━━ EXTRAIT DU TEXTE ━━

18. AU MÊME.

29 septembre 1732.



Mon très-cher ami,

Je vous écris pour me délasser des sottes lettres que j'ai été obligé d'écrire, vous comprenez bien où, et j'ai été fort surpris que mes compliments fassent plus d'effet sur les esprits que les autres, car pour un compliment que la civilité m'obligeait de faire, vous allez voir par l'incluse quelle foi l'on y ajoute. Je crois que c'est pour me faire accroire que je suis éloquent; j'avoue que ce n'était pas tout à fait mon dessein de l'être dans cette occasion; mais comme l'on se flatte volontiers de ce que l'on souhaite, M. le duc me fait des remercîments comme si j'étais l'homme du monde le plus épris des charmes de sa fille, il me fait son panégyrique pour ajouter à la haute estime que j'ai déjà d'elle, et il me fait les honneurs de son cœur, comme d'un cabaret. Tout ce que je viens de dire a fait tant d'effet sur moi, que, lui souhaitant le suprême bonheur, je fais des vœux du ibnd de mon cœur que l'empereur de Maroc devienne amoureux par réputation des beautés de cette princesse, et qu'il l'enlève et l'épouse. Impératrice de Maroc vaut de deux degrés une princesse royale de Prusse.<70> Voyez après cela si je ne suis pas chrétien, et si je ne souhaite pas tout le bien à des personnes qui me causent tous mes chagrins. J'avoue que je suis moi-même surpris de cet effort de générosité, et que je ne puis comprendre comme l'on peut être si bon.

━━━
━━ LIGNES RÉPERTORIÉES ━━

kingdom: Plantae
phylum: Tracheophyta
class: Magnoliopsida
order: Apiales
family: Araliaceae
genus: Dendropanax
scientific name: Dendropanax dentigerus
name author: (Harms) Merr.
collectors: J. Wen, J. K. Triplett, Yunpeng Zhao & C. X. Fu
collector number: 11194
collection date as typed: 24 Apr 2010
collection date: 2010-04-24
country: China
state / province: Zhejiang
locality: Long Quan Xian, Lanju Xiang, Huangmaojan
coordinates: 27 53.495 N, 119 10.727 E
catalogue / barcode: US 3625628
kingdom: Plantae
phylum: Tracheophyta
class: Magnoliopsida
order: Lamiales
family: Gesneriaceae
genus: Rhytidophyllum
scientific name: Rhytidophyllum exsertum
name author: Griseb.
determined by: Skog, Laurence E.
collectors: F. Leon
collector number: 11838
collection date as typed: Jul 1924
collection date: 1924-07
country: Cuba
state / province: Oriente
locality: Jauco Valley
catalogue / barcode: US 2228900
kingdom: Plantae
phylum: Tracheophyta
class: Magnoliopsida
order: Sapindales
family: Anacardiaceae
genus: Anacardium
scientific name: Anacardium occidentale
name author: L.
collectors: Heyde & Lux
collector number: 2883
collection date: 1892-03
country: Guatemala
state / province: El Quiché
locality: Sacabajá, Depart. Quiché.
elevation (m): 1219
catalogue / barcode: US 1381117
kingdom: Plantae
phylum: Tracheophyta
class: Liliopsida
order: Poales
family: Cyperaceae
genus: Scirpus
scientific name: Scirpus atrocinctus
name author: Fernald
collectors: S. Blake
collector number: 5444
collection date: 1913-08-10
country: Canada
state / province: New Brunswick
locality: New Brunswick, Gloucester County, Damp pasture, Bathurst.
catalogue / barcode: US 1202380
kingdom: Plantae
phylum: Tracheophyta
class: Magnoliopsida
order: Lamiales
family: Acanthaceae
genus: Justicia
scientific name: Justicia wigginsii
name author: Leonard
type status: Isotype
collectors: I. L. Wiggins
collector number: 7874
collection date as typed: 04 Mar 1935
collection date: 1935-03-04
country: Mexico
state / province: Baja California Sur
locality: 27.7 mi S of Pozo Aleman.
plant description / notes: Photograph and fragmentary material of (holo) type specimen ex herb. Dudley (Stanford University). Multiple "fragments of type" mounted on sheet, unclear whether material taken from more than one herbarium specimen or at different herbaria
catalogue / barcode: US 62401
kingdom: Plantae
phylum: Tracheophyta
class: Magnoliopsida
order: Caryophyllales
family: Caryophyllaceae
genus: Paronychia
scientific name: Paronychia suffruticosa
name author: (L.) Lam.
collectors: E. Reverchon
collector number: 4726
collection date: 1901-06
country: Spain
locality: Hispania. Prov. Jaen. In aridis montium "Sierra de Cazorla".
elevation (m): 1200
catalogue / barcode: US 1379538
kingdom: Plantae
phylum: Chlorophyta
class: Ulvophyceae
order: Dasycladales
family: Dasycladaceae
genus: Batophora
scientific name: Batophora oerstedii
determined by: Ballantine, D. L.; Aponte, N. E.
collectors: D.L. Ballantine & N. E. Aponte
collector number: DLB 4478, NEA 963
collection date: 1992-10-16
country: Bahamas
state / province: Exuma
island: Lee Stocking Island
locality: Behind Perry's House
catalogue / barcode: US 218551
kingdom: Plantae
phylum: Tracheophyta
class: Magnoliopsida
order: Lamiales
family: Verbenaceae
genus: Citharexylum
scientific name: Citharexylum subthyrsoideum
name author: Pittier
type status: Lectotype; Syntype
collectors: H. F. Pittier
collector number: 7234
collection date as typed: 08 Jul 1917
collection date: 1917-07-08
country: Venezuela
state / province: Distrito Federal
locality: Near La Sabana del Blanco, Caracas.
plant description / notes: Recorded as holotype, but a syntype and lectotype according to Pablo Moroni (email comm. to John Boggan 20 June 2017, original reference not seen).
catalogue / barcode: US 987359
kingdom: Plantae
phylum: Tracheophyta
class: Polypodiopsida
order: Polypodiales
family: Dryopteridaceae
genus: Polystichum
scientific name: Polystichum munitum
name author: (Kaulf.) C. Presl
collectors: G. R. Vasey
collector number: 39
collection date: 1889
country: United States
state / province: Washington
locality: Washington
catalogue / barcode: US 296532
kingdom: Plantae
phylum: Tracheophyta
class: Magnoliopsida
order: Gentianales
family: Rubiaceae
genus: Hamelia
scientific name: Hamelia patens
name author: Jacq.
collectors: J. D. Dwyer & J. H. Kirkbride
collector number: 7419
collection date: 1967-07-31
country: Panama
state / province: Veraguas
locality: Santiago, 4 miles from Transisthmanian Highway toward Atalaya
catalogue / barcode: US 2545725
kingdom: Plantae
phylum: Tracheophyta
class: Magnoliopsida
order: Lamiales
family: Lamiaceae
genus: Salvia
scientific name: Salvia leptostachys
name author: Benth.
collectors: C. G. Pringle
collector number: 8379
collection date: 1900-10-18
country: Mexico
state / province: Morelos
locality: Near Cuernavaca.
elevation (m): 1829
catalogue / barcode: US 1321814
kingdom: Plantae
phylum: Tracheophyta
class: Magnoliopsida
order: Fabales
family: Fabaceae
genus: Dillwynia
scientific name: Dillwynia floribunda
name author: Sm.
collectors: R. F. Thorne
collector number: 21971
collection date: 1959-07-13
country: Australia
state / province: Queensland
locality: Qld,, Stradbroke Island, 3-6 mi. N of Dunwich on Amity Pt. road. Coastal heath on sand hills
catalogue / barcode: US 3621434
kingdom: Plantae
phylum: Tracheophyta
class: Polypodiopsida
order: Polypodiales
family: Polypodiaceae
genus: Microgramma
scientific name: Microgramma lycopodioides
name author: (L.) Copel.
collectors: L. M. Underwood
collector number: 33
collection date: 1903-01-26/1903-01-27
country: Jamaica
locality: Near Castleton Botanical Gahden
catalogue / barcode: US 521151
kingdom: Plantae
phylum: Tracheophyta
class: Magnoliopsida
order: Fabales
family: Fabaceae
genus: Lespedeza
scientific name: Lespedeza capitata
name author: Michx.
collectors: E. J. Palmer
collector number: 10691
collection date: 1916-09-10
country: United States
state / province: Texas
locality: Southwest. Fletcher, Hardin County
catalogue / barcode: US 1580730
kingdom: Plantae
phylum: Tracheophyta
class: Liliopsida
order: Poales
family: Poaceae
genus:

━━━

CONSIGNE ÉCRITE
Dans la lettre du 29 septembre 1732, de combien de degrés une impératrice de Maroc l'emporte-t-elle sur une princesse royale de Prusse ?

RÉSULTAT
De deux degrés.